_WHAT YOU HAVE TO DO_. Without the pictures, give the records again exactly as they appear.

═════ PROVIDED MATERIAL ═════

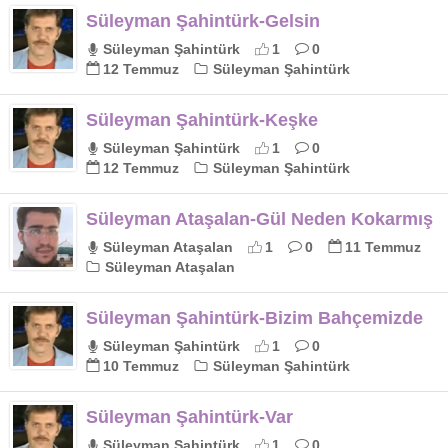
Süleyman Şahintürk-Gelsin
Süleyman Şahintürk
1
0
12 Temmuz
Süleyman Şahintürk
Süleyman Şahintürk-Keşke
Süleyman Şahintürk
1
0
12 Temmuz
Süleyman Şahintürk
Süleyman Ataşalan-Gül Neden Kokarmış
Süleyman Ataşalan
1
0
11 Temmuz
Süleyman Ataşalan
Süleyman Şahintürk-Bizim Bahçemizde
Süleyman Şahintürk
1
0
10 Temmuz
Süleyman Şahintürk
Süleyman Şahintürk-Var
Süleyman Şahintürk
1
0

═════

_ANSWER TO THIS TASK_.
Süleyman Şahintürk-Gelsin
Süleyman Şahintürk
1
0
12 Temmuz
Süleyman Şahintürk
Süleyman Şahintürk-Keşke
Süleyman Şahintürk
1
0
12 Temmuz
Süleyman Şahintürk
Süleyman Ataşalan-Gül Neden Kokarmış
Süleyman Ataşalan
1
0
11 Temmuz
Süleyman Ataşalan
Süleyman Şahintürk-Bizim Bahçemizde
Süleyman Şahintürk
1
0
10 Temmuz
Süleyman Şahintürk
Süleyman Şahintürk-Var
Süleyman Şahintürk
1
0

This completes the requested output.